Attempting to monitor the serial port can be a frustrating experience. Without buying expensive shrink wrapped software, there’s really nothing available. That was my motivation for creating an MFC program called COMMSPY. COMMSPY is a dialog based, serial port monitor for Windows. It is a Windows GUI built around the ever popular Visual C++ SDK sample “tty.c”, and built under Visual C++ 4.2+. It provides a user friendly interface, with full customization of the port and display settings only a few clicks away. COMMSPY will remember every one of the settings, including the position of the dialog, and restore them the next time you run it.
To use COMMSPY, you’ll need a “break-out” cable. Connect two of its ends between the two devices communicating, and the third end to either COMM1 or COMM2 of the PC on which COMMSPY is running. Then update the communication settings, setting the port to either COMM1 or COMM2, whichever you hooked the third end of the cable to. This is the COMMSPY main window:
Figure 1: COMMSPY main window
It is intentionally laid out to look like an oscilloscope. The window on the left is the serial port output, in the middle the serial port settings, on the right the display settings, and on the bottom the command buttons. To start monitoring the serial port, simply select “Start!”:
Figure 2: COMMSPY main window while monitoring
The serial port output window changes to full dialog mode, hiding unused controls. To stop monitoring, select “Stop!”.

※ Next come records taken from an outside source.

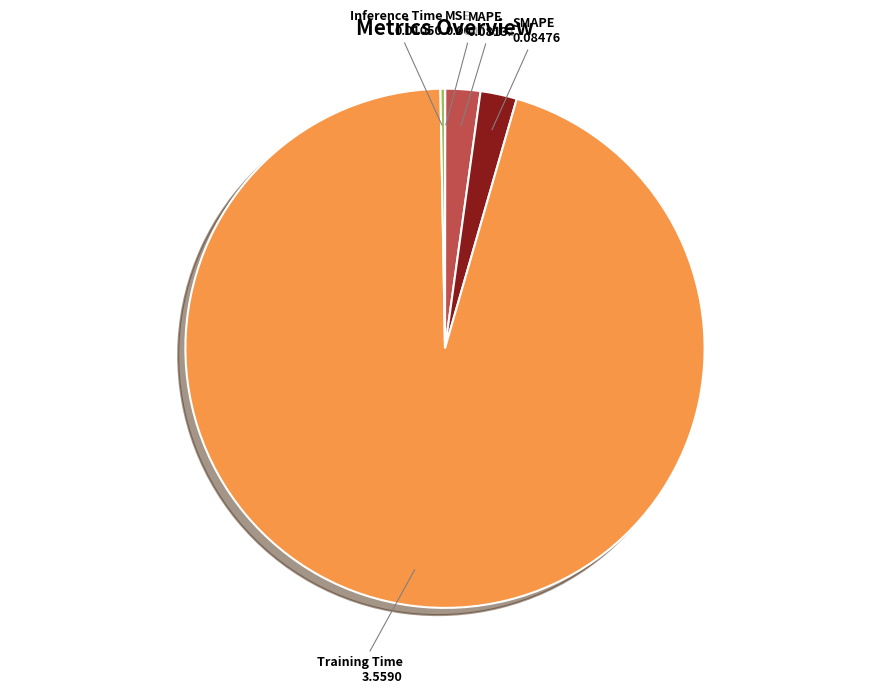

Is there a majority slice in this chart?

Yes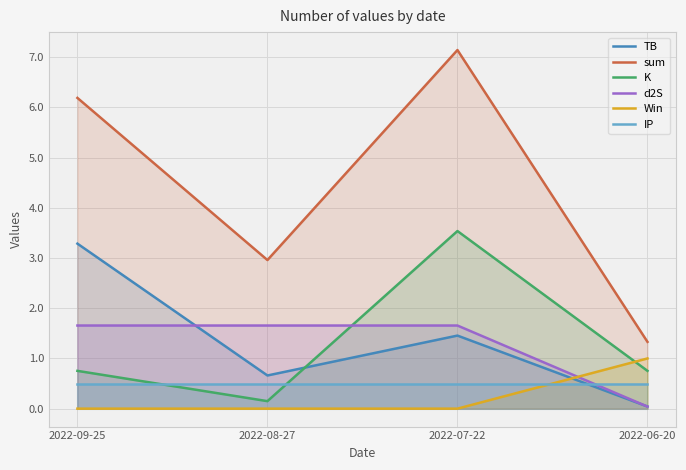

True or false: IP has a value of 0.5 at 2022-06-20.

True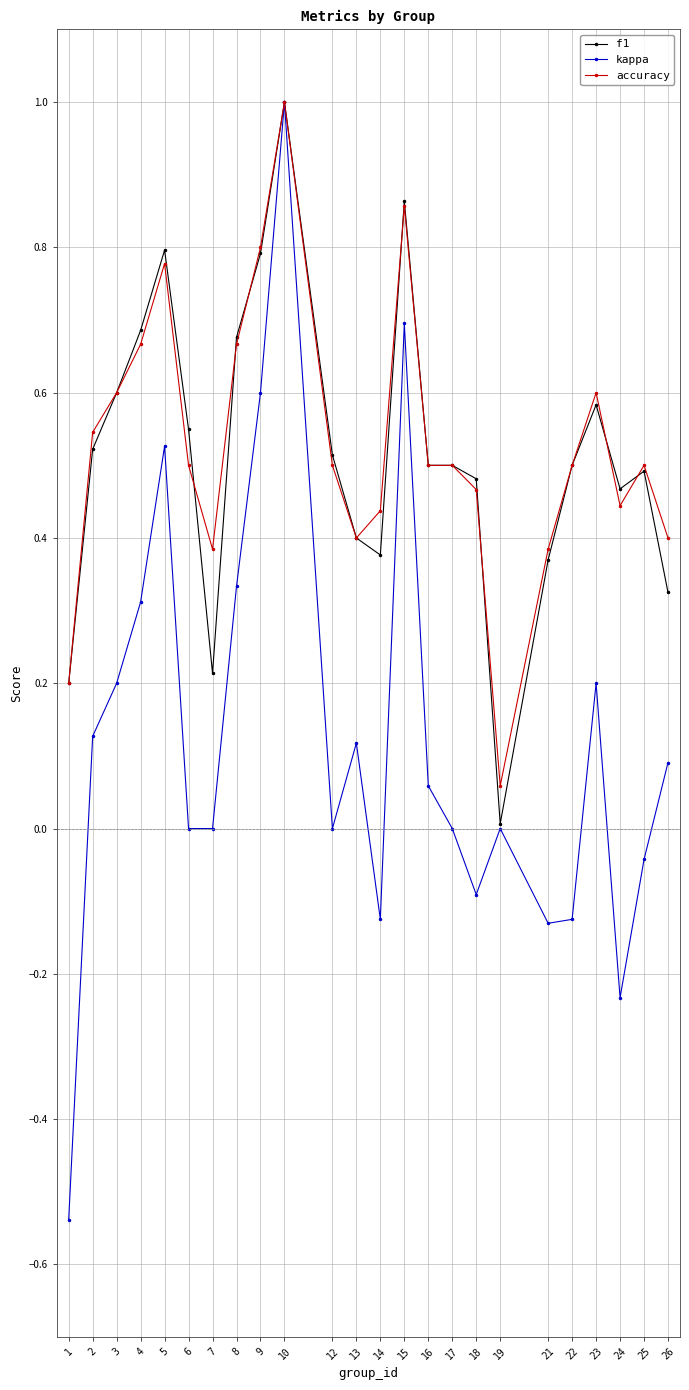

Which series has the largest range (max minus min)?

kappa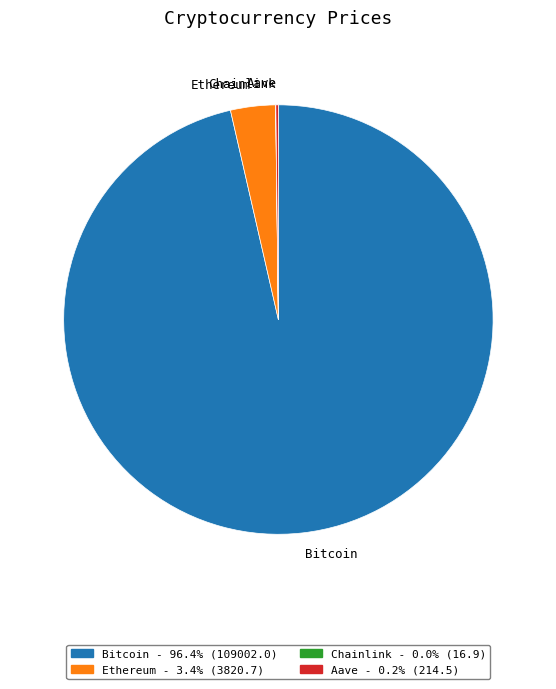

Is Ethereum the majority of the pie?

No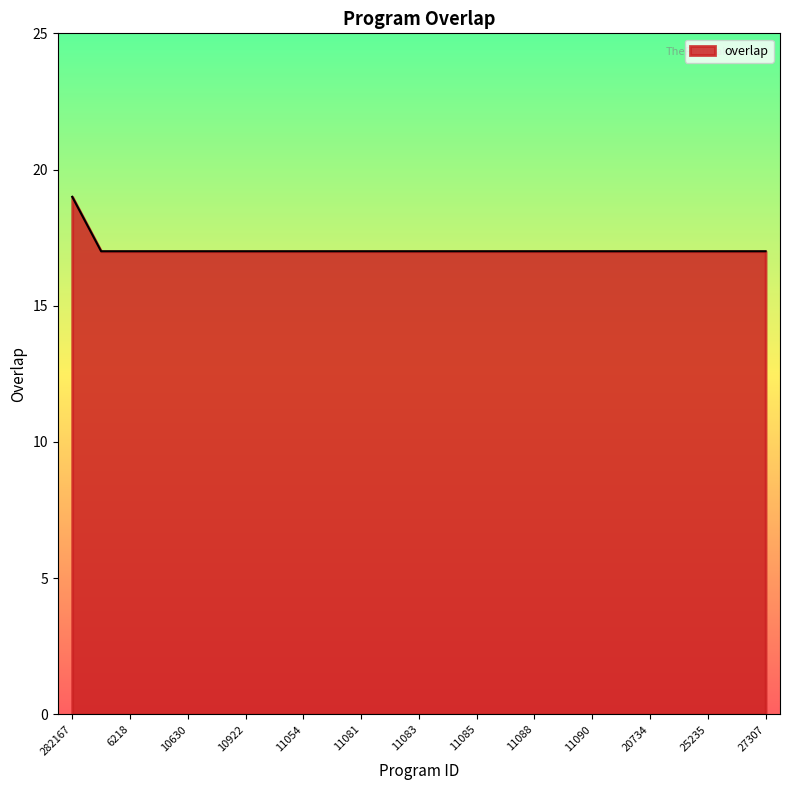

What is the greatest value displayed?

19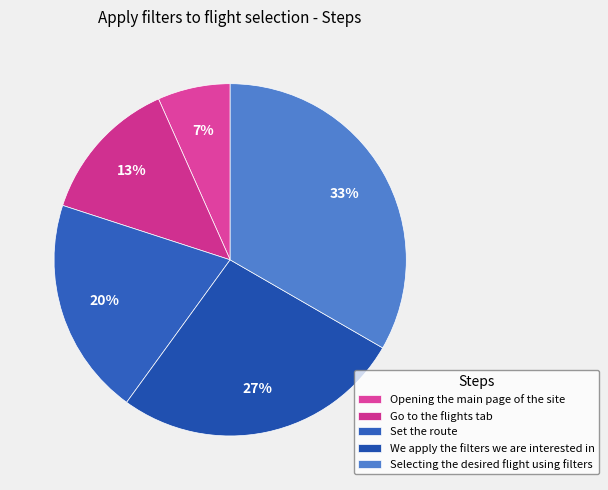

How many slices are in this pie chart?

5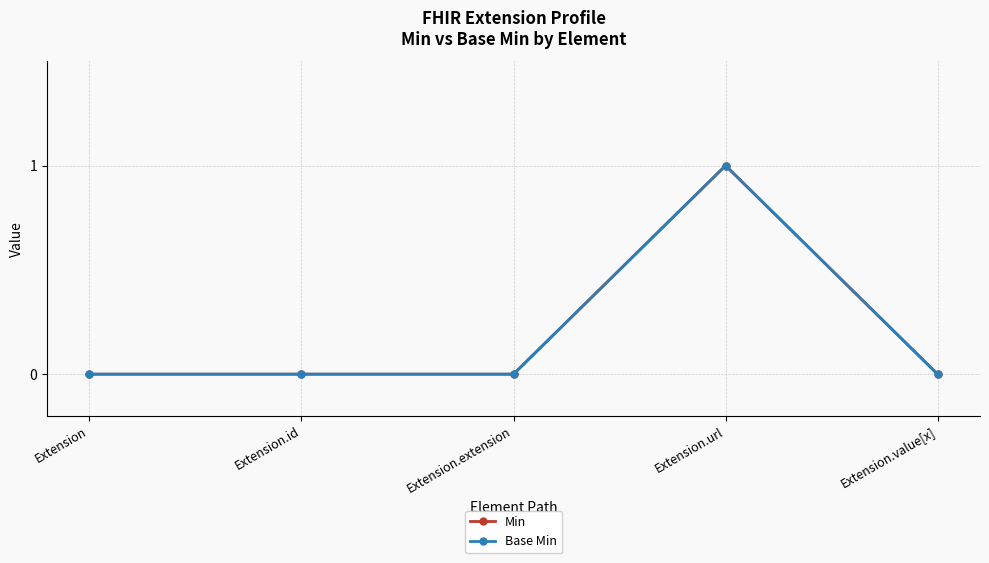

What is the difference between the Base Min values at Extension.value[x] and Extension.url?

1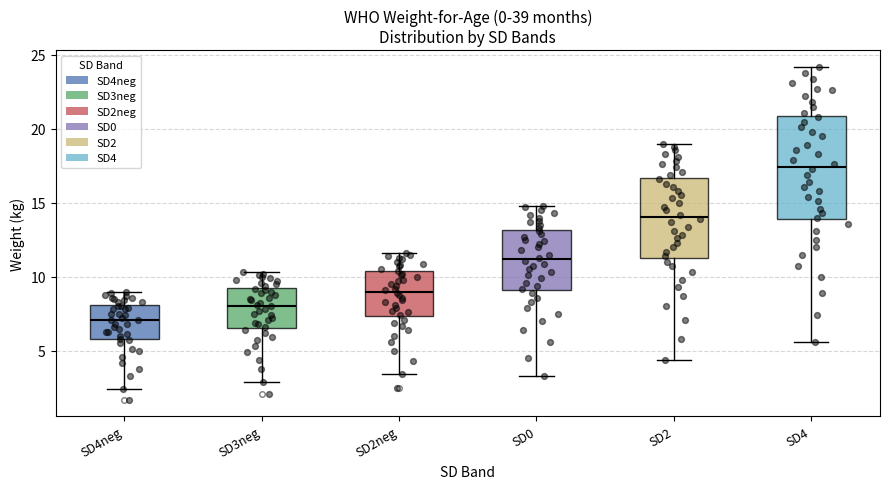

Reading left to right, transcribe this box plot: for each box, give where its median line is, the range the box spans, and where its two whiskers end, as read against the y-axis. The values are not printed on the chart, so give them approximately, as read against the axis.

SD4neg: median 7.0, box 6.0 to 8.0, whiskers 2.5 to 9.0
SD3neg: median 8.0, box 6.5 to 9.5, whiskers 3.0 to 10.5
SD2neg: median 9.0, box 7.5 to 10.5, whiskers 3.5 to 11.5
SD0: median 11.0, box 9.0 to 13.0, whiskers 3.5 to 15.0
SD2: median 14.0, box 11.5 to 16.5, whiskers 4.5 to 19.0
SD4: median 17.5, box 14.0 to 21.0, whiskers 5.5 to 24.0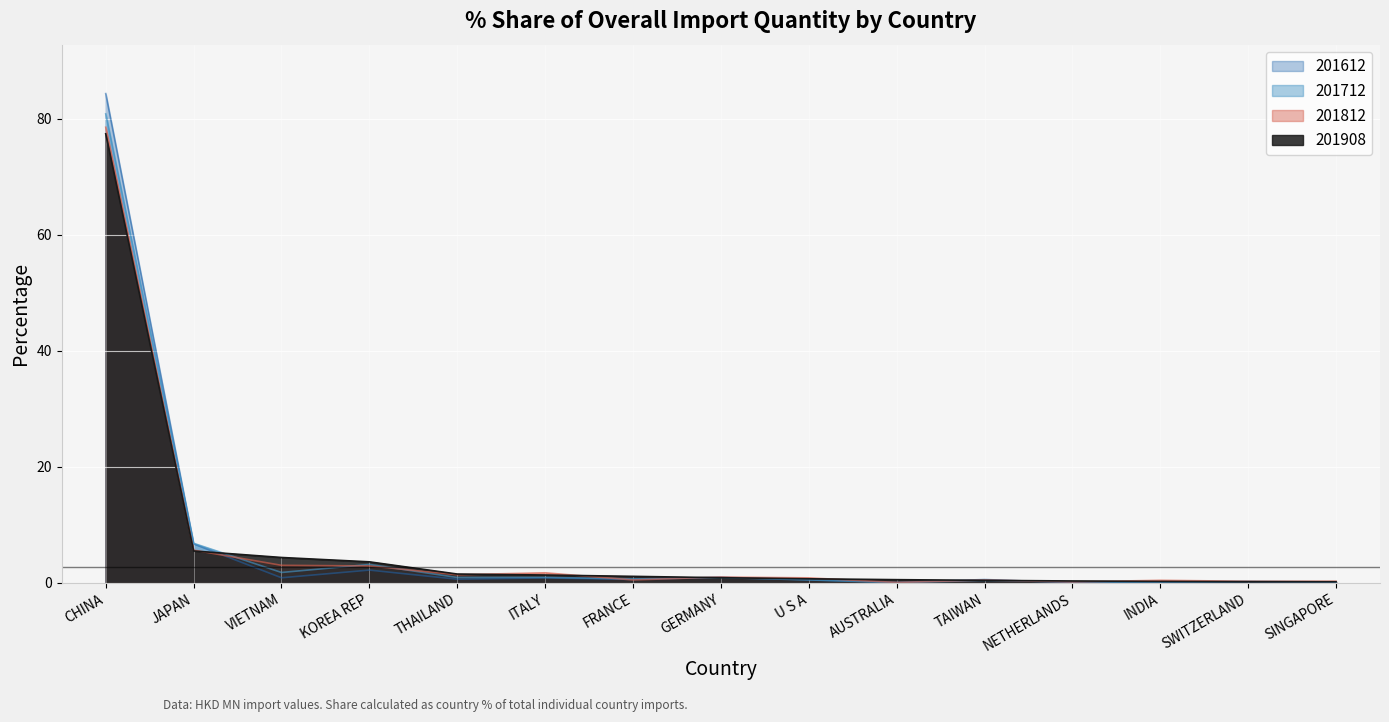

Is the value of 201612_% Share of overall IM_Q at AUSTRALIA greater than the value of 201712_% Share of overall IM_Q at NETHERLANDS?

No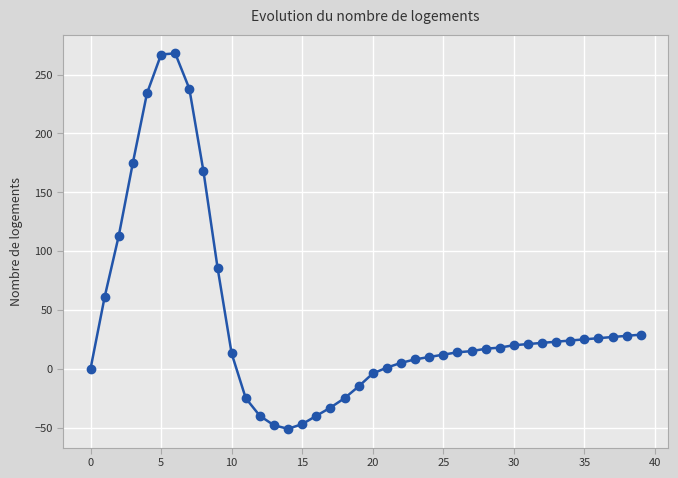

What is the smallest value displayed?

-51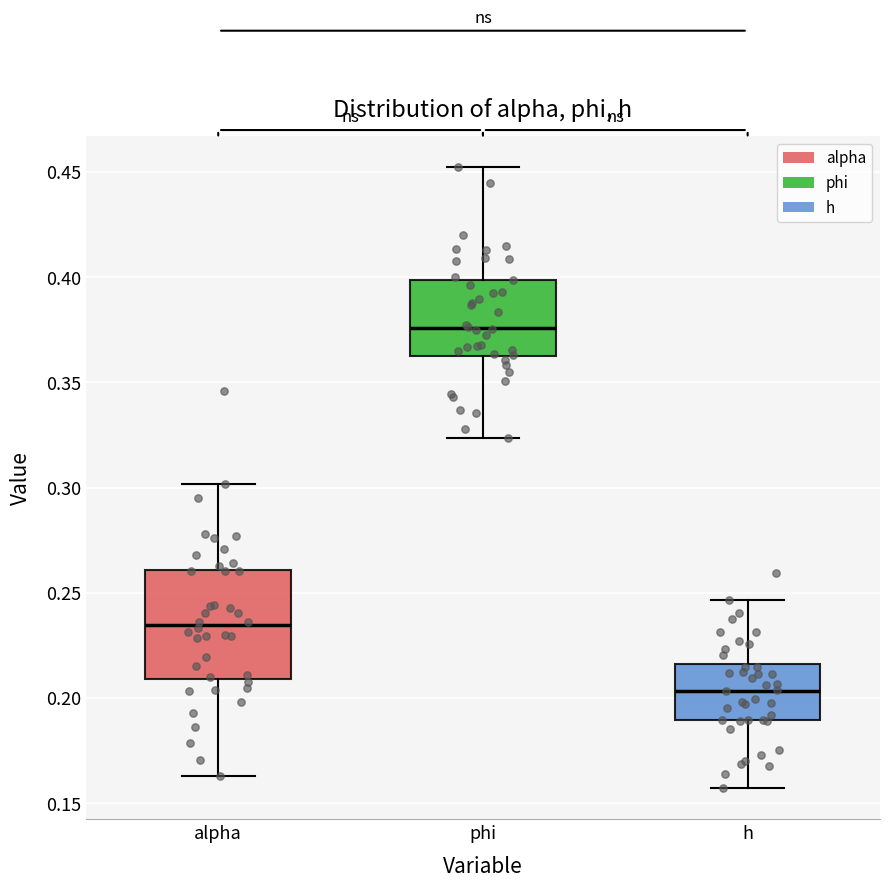

Which box has the highest median line?

phi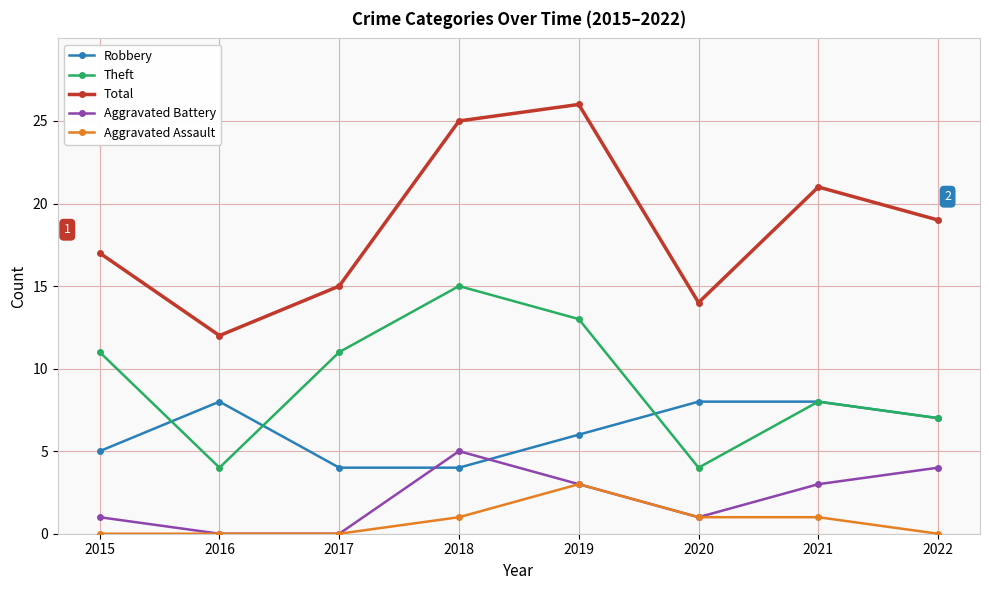

At which category does the chart reach its peak across all series?

2019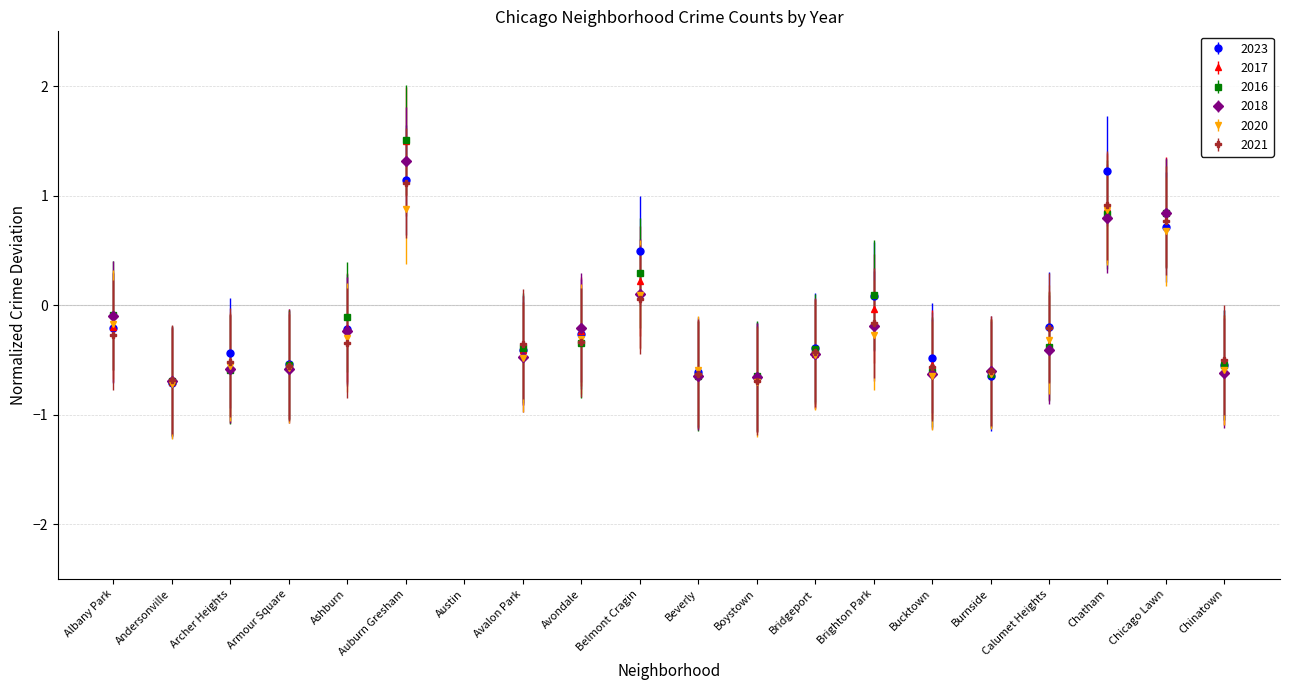

At which category does 2020 reach its first local valley?

Andersonville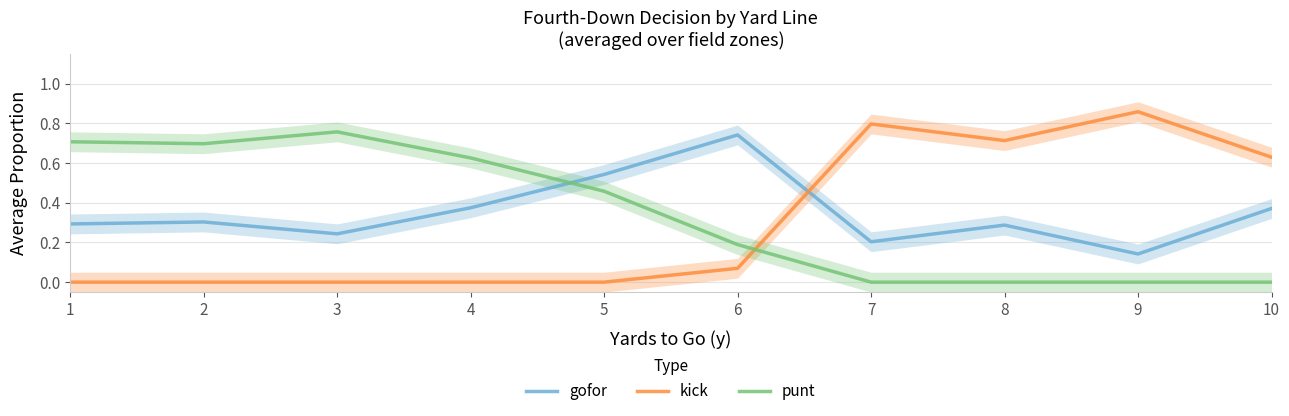

Rank the categories by punt value from highest to lowest.

3, 1, 2, 4, 5, 6, 7, 8, 9, 10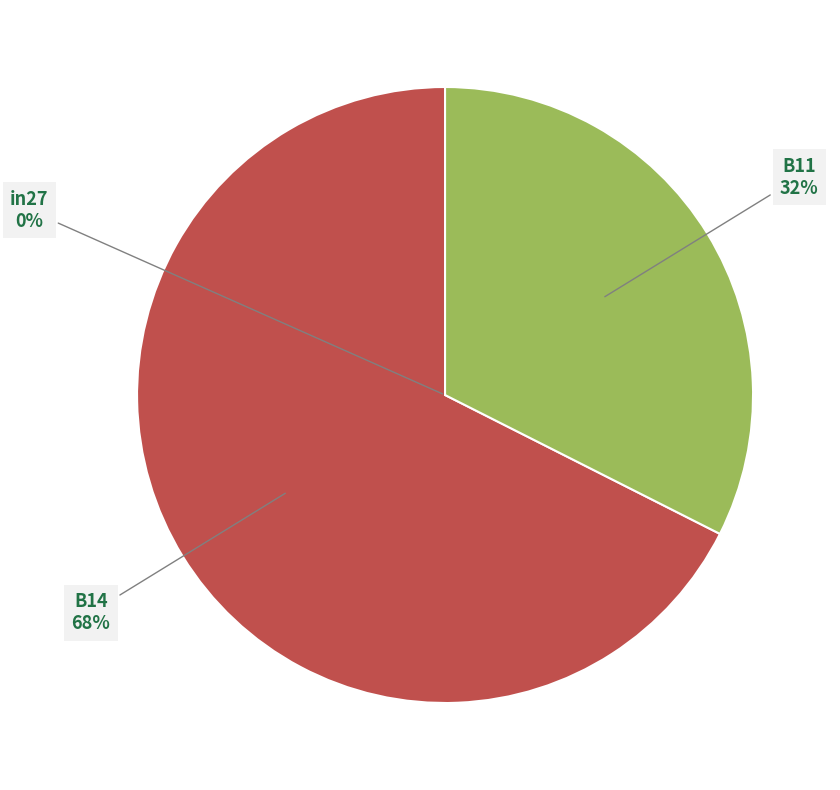

What percentage is the B11 slice, to the nearest percent?

32%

I ran into some problems while developing COMMSPY. First, I had problems getting the thread to terminate. Since its sitting inside WaitForCommEvent(), the only way to communicate with the thread is through a comm event. It turns out that WaitForCommEvent() will instantly return if the comm mask is changed with
SetCommMask(). I was doing that, but it wasn’t working. Then I noticed that an OVERLAPPED structure must be passed to WaitForCommEvent() in order for that to work correctly. Second, the controls on the dialog were slow to repaint when monitoring started. This was because I was originally connecting to the COM port AND starting the thread, then rearranging controls. When the second threads starts, it and the main thread start competing for CPU cycles, which slows down the repaint of the controls. When I split the monitoring functionality (GCommMonitor) up (into Connect() and Monitor()), and rearranged the controls in-between calling those two functions, everything worked smoothly.
Below is a few diagrams which will demonstrate a few possible configurations of the “break-out” cable. The below samples assume you have one or more PCs, and some external device with which it is (the are) communicating:
Figure 3: PC#1 communicating to external device via COMM2, COMMSPY monitoring COMM1
Figure 4: PC#1 communicating to external device via COMM1, COMMSPY, on PC#2, is monitoring COMM1
These are the features I really wanted to add to this version, but never had the time:
- Resume scrolling – as new data is monitored, the output window is automatically scrolled. To stop scrolling, the user should be able to simply click anywhere in the output window. To resume scrolling, they would select the command button “Continue Scrolling”
- Trigger – when a user specified stream of data comes across the port, alert the user.
- Print – print all or a selection of the output window.
- Resizable dialog – make the dialog resizable, adjusting the controls as necessary.